● **RECORDS TO PROCESS**
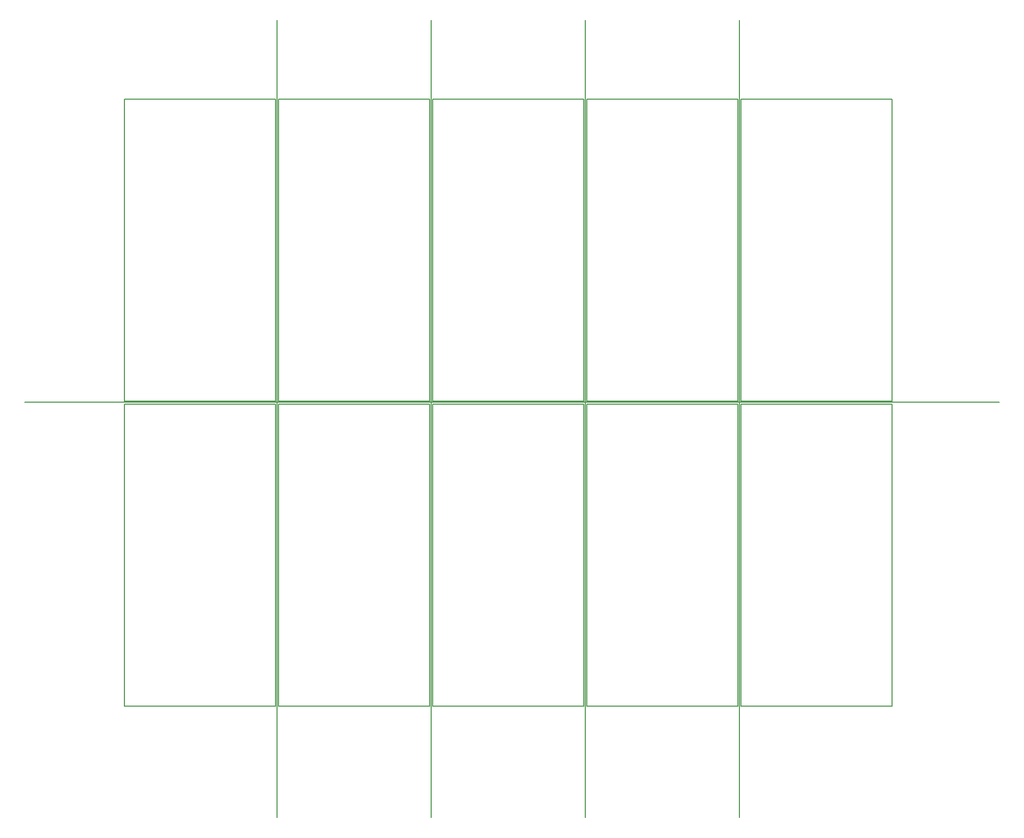
<source format=gm1>
G04 #@! TF.FileFunction,Profile,NP*
%FSLAX46Y46*%
G04 Gerber Fmt 4.6, Leading zero omitted, Abs format (unit mm)*
G04 Created by KiCad (PCBNEW 4.0.6) date 02/21/18 15:23:47*
%MOMM*%
%LPD*%
G01*
G04 APERTURE LIST*
%ADD10C,0.100000*%
%ADD11C,0.150000*%
G04 APERTURE END LIST*
D10*
D11*
X31750000Y-92202000D02*
X195580000Y-92202000D01*
X151892000Y-27940000D02*
X151892000Y-162052000D01*
X125984000Y-27940000D02*
X125984000Y-162052000D01*
X100076000Y-27940000D02*
X100076000Y-162052000D01*
X74168000Y-27940000D02*
X74168000Y-162052000D01*
X177546000Y-92481400D02*
X177546000Y-117881400D01*
X151638000Y-92481400D02*
X151638000Y-117881400D01*
X125730000Y-92481400D02*
X125730000Y-117881400D01*
X99822000Y-92481400D02*
X99822000Y-117881400D01*
X73914000Y-92481400D02*
X73914000Y-117881400D01*
X177546000Y-41173400D02*
X177546000Y-66573400D01*
X151638000Y-41173400D02*
X151638000Y-66573400D01*
X125730000Y-41173400D02*
X125730000Y-66573400D01*
X99822000Y-41173400D02*
X99822000Y-66573400D01*
X152146000Y-117881400D02*
X152146000Y-143281400D01*
X126238000Y-117881400D02*
X126238000Y-143281400D01*
X100330000Y-117881400D02*
X100330000Y-143281400D01*
X74422000Y-117881400D02*
X74422000Y-143281400D01*
X48514000Y-117881400D02*
X48514000Y-143281400D01*
X152146000Y-66573400D02*
X152146000Y-91973400D01*
X126238000Y-66573400D02*
X126238000Y-91973400D01*
X100330000Y-66573400D02*
X100330000Y-91973400D01*
X74422000Y-66573400D02*
X74422000Y-91973400D01*
X152146000Y-92481400D02*
X177546000Y-92481400D01*
X126238000Y-92481400D02*
X151638000Y-92481400D01*
X100330000Y-92481400D02*
X125730000Y-92481400D01*
X74422000Y-92481400D02*
X99822000Y-92481400D01*
X48514000Y-92481400D02*
X73914000Y-92481400D01*
X152146000Y-41173400D02*
X177546000Y-41173400D01*
X126238000Y-41173400D02*
X151638000Y-41173400D01*
X100330000Y-41173400D02*
X125730000Y-41173400D01*
X74422000Y-41173400D02*
X99822000Y-41173400D01*
X177546000Y-143281400D02*
X177546000Y-117881400D01*
X151638000Y-143281400D02*
X151638000Y-117881400D01*
X125730000Y-143281400D02*
X125730000Y-117881400D01*
X99822000Y-143281400D02*
X99822000Y-117881400D01*
X73914000Y-143281400D02*
X73914000Y-117881400D01*
X177546000Y-91973400D02*
X177546000Y-66573400D01*
X151638000Y-91973400D02*
X151638000Y-66573400D01*
X125730000Y-91973400D02*
X125730000Y-66573400D01*
X99822000Y-91973400D02*
X99822000Y-66573400D01*
X177546000Y-143281400D02*
X152146000Y-143281400D01*
X151638000Y-143281400D02*
X126238000Y-143281400D01*
X125730000Y-143281400D02*
X100330000Y-143281400D01*
X99822000Y-143281400D02*
X74422000Y-143281400D01*
X73914000Y-143281400D02*
X48514000Y-143281400D01*
X177546000Y-91973400D02*
X152146000Y-91973400D01*
X151638000Y-91973400D02*
X126238000Y-91973400D01*
X125730000Y-91973400D02*
X100330000Y-91973400D01*
X99822000Y-91973400D02*
X74422000Y-91973400D01*
X152146000Y-117881400D02*
X152146000Y-92481400D01*
X126238000Y-117881400D02*
X126238000Y-92481400D01*
X100330000Y-117881400D02*
X100330000Y-92481400D01*
X74422000Y-117881400D02*
X74422000Y-92481400D01*
X48514000Y-117881400D02*
X48514000Y-92481400D01*
X152146000Y-66573400D02*
X152146000Y-41173400D01*
X126238000Y-66573400D02*
X126238000Y-41173400D01*
X100330000Y-66573400D02*
X100330000Y-41173400D01*
X74422000Y-66573400D02*
X74422000Y-41173400D01*
X73914000Y-91973400D02*
X73914000Y-66573400D01*
X48514000Y-66573400D02*
X48514000Y-91973400D01*
X73914000Y-91973400D02*
X48514000Y-91973400D01*
X73914000Y-41173400D02*
X73914000Y-66573400D01*
X48514000Y-41173400D02*
X73914000Y-41173400D01*
X48514000Y-66573400D02*
X48514000Y-41173400D01*
M02*

</source>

● **INSTRUCTION**
All of the entries above should be copied exactly, except for the pictures.

● **FINISHED TASK**
<source format=gm1>
G04 #@! TF.FileFunction,Profile,NP*
%FSLAX46Y46*%
G04 Gerber Fmt 4.6, Leading zero omitted, Abs format (unit mm)*
G04 Created by KiCad (PCBNEW 4.0.6) date 02/21/18 15:23:47*
%MOMM*%
%LPD*%
G01*
G04 APERTURE LIST*
%ADD10C,0.100000*%
%ADD11C,0.150000*%
G04 APERTURE END LIST*
D10*
D11*
X31750000Y-92202000D02*
X195580000Y-92202000D01*
X151892000Y-27940000D02*
X151892000Y-162052000D01*
X125984000Y-27940000D02*
X125984000Y-162052000D01*
X100076000Y-27940000D02*
X100076000Y-162052000D01*
X74168000Y-27940000D02*
X74168000Y-162052000D01*
X177546000Y-92481400D02*
X177546000Y-117881400D01*
X151638000Y-92481400D02*
X151638000Y-117881400D01*
X125730000Y-92481400D02*
X125730000Y-117881400D01*
X99822000Y-92481400D02*
X99822000Y-117881400D01*
X73914000Y-92481400D02*
X73914000Y-117881400D01*
X177546000Y-41173400D02*
X177546000Y-66573400D01*
X151638000Y-41173400D02*
X151638000Y-66573400D01*
X125730000Y-41173400D02*
X125730000Y-66573400D01*
X99822000Y-41173400D02*
X99822000Y-66573400D01*
X152146000Y-117881400D02*
X152146000Y-143281400D01*
X126238000Y-117881400D02*
X126238000Y-143281400D01*
X100330000Y-117881400D02*
X100330000Y-143281400D01*
X74422000Y-117881400D02*
X74422000Y-143281400D01*
X48514000Y-117881400D02*
X48514000Y-143281400D01*
X152146000Y-66573400D02*
X152146000Y-91973400D01*
X126238000Y-66573400D02*
X126238000Y-91973400D01*
X100330000Y-66573400D02*
X100330000Y-91973400D01*
X74422000Y-66573400D02*
X74422000Y-91973400D01*
X152146000Y-92481400D02*
X177546000Y-92481400D01*
X126238000Y-92481400D02*
X151638000Y-92481400D01*
X100330000Y-92481400D02*
X125730000Y-92481400D01*
X74422000Y-92481400D02*
X99822000Y-92481400D01*
X48514000Y-92481400D02*
X73914000Y-92481400D01*
X152146000Y-41173400D02*
X177546000Y-41173400D01*
X126238000Y-41173400D02*
X151638000Y-41173400D01*
X100330000Y-41173400D02*
X125730000Y-41173400D01*
X74422000Y-41173400D02*
X99822000Y-41173400D01*
X177546000Y-143281400D02*
X177546000Y-117881400D01*
X151638000Y-143281400D02*
X151638000Y-117881400D01*
X125730000Y-143281400D02*
X125730000Y-117881400D01*
X99822000Y-143281400D02*
X99822000Y-117881400D01*
X73914000Y-143281400D02*
X73914000Y-117881400D01*
X177546000Y-91973400D02*
X177546000Y-66573400D01*
X151638000Y-91973400D02*
X151638000Y-66573400D01*
X125730000Y-91973400D02*
X125730000Y-66573400D01*
X99822000Y-91973400D02*
X99822000Y-66573400D01*
X177546000Y-143281400D02*
X152146000Y-143281400D01*
X151638000Y-143281400D02*
X126238000Y-143281400D01*
X125730000Y-143281400D02*
X100330000Y-143281400D01*
X99822000Y-143281400D02*
X74422000Y-143281400D01*
X73914000Y-143281400D02*
X48514000Y-143281400D01*
X177546000Y-91973400D02*
X152146000Y-91973400D01*
X151638000Y-91973400D02*
X126238000Y-91973400D01*
X125730000Y-91973400D02*
X100330000Y-91973400D01*
X99822000Y-91973400D02*
X74422000Y-91973400D01*
X152146000Y-117881400D02*
X152146000Y-92481400D01*
X126238000Y-117881400D02*
X126238000Y-92481400D01*
X100330000Y-117881400D02*
X100330000Y-92481400D01*
X74422000Y-117881400D02*
X74422000Y-92481400D01*
X48514000Y-117881400D02*
X48514000Y-92481400D01*
X152146000Y-66573400D02*
X152146000Y-41173400D01*
X126238000Y-66573400D02*
X126238000Y-41173400D01*
X100330000Y-66573400D02*
X100330000Y-41173400D01*
X74422000Y-66573400D02*
X74422000Y-41173400D01*
X73914000Y-91973400D02*
X73914000Y-66573400D01*
X48514000Y-66573400D02*
X48514000Y-91973400D01*
X73914000Y-91973400D02*
X48514000Y-91973400D01*
X73914000Y-41173400D02*
X73914000Y-66573400D01*
X48514000Y-41173400D02*
X73914000Y-41173400D01*
X48514000Y-66573400D02*
X48514000Y-41173400D01*
M02*

</source>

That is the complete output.